Нет, говорила я себе, он не был мерзавцем. Он был просто трусом. На дорогах, когда он перегонял машины из столицы на восток, или в странствиях по тайге он проявлял мужскую смелость – но там, где начиналось пространство знаков и образов души, почва становилась зыбкой, за каждым кустом таилось нечто неизведанное, в силу его непознанности и непроявленности представляющееся Димону значительно более опасным, чем реальные братки на трассе или Анатолий рядом. А когда смерть посмотрела ему в лицо, он стал испытывать уже не мистический страх с паранойяльным оттенком, а страх тотальный – и попытался рвануться к жизни, как Тургенев с корабля, оттолкнув меня и Аришку и ухватившись за Аллу и ее грудного ребенка, как за канат и спасательный круг. Спасательный круг оказался чугунной гирей, а канат удавкой. И труп Димона в ускоренные сроки сожрали акулы.
И конечно, утешала я себя, иск, поданный от его имени в суд за семь дней до смерти и даже подписанный не им, а его представителем, был аферой: сам он этого сделать уже не мог.
Я поехала в Бронницы. Был очень холодный день, ехать нужно было от метро «Котельники», до которого от моей станции минут тридцать. Автобус пришлось ждать, стоя на ледяном ветру. Я оделась слишком легко – и замерзла. На выезде из Москвы образовалась пробка, автобус в нее встрял надолго, а потом еле полз еще минут пятнадцать, пока не выбрался на свободное Новорязанское шоссе. Через Бронницы мы обычно проезжали с Димоном и Аришкой, когда ехали в деревню, видели возвышающийся над центральной частью города собор Михаила Архангела, я мельком рассказывала дочери, что о городе знала: конный завод, с давних времен поставлявший лошадей царской семье, внук Пушкина, отметившийся там как губернатор, Фонвизины, Пущин… Но, к стыду своему, вышли мы в Бронницах всего один раз – чтобы поесть в «Макдоналдсе». Димон не тяготел к истории вообще, терпеть не мог музеи, почти ничего не узнавал о том месте, где оказывался.
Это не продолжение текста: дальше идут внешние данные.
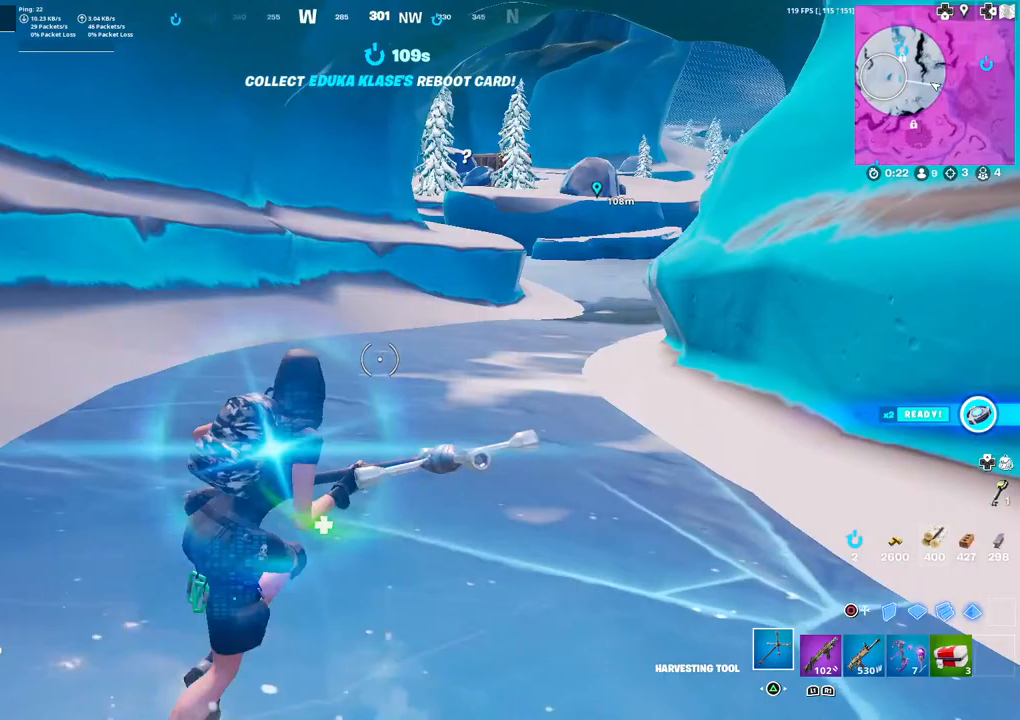
{"buttons": [], "left_stick": "center", "right_stick": "center", "events": [[50, "left_stick", "right"], [250, "left_stick", "center"]]}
Он бы не знал даже событий, связанных с домом, который, как сам он выражался, его к себе притянул, если бы не старик Цыганов, рассказавший ему о первом его хозяине – Лукине.
– Мне достаточно ауры места, – говорил Димон, – я в нее погружаюсь как в книгу, врастаю – это сильнее любой истории.
Что ж, возможно, он был прав.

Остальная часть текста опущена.